Farmers may have to fund arable aid


12 October 2001



Farmers may have to fund arable aid



By Alistair Driver


FARMERS may have to make personal contributions to a fund to counter currency fluctuations that affect their incomes.


The fund could replace agrimonetary payments, which compensate arable producers when unfavourable exchange rates devalue farm subsidies.


Agrimonetary compensation is due to be abolished at the end of the year.


The Euro has prompted Brussels to drop the scheme even though the UK, Denmark and Sweden have not joined the single currency.


National Farmers Union deputy president Tim Bennett said the union would continue to push for continuation of the scheme.
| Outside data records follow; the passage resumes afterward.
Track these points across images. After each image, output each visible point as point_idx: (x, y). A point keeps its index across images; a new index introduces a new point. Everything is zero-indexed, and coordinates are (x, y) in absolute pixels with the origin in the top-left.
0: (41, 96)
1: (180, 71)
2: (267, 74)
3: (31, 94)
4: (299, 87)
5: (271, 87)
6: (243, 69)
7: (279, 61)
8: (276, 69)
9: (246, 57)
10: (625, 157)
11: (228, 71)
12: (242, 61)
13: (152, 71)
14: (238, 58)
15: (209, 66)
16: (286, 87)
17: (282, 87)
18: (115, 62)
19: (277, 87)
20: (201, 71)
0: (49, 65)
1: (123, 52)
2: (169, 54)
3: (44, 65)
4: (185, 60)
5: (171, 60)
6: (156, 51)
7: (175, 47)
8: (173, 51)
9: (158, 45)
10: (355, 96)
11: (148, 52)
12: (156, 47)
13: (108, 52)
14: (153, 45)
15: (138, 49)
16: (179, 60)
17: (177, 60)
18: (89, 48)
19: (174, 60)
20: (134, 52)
“But to say this will be difficult is an understatement, as there is no support from the UK treasury, the EU Commission or other member stares.”


The scheme is far from perfect anyway. The UK has only claimed 783 million out of the 2bn available to it in the last five years, he said.


Mr Bennett has compiled a document, After Agrimoney – Options for British Farming, outlining the options if the scheme ends.


One controversial option under consideration is a government-supported income stabilisation scheme.


Farmers would pay money into a scheme which the government would match-fund. It would be used to smooth out troughs of currency volatility.


World Trade Organisation rules allow such a scheme, which is already being used in Canada and Australia, said Mr Bennett.


Mr Bennett acknowledged that the scheme could be unpopular with some farmers but said that all options needed to be examined.


“An income stabilisation scheme could be of benefit to farmers large and small,” his document states.


Mr Bennett said the problem would be resolved if the UK joined the Euro.


Other ideas include using risk management systems, such as options, although these are currently not well understood by farmers, he said.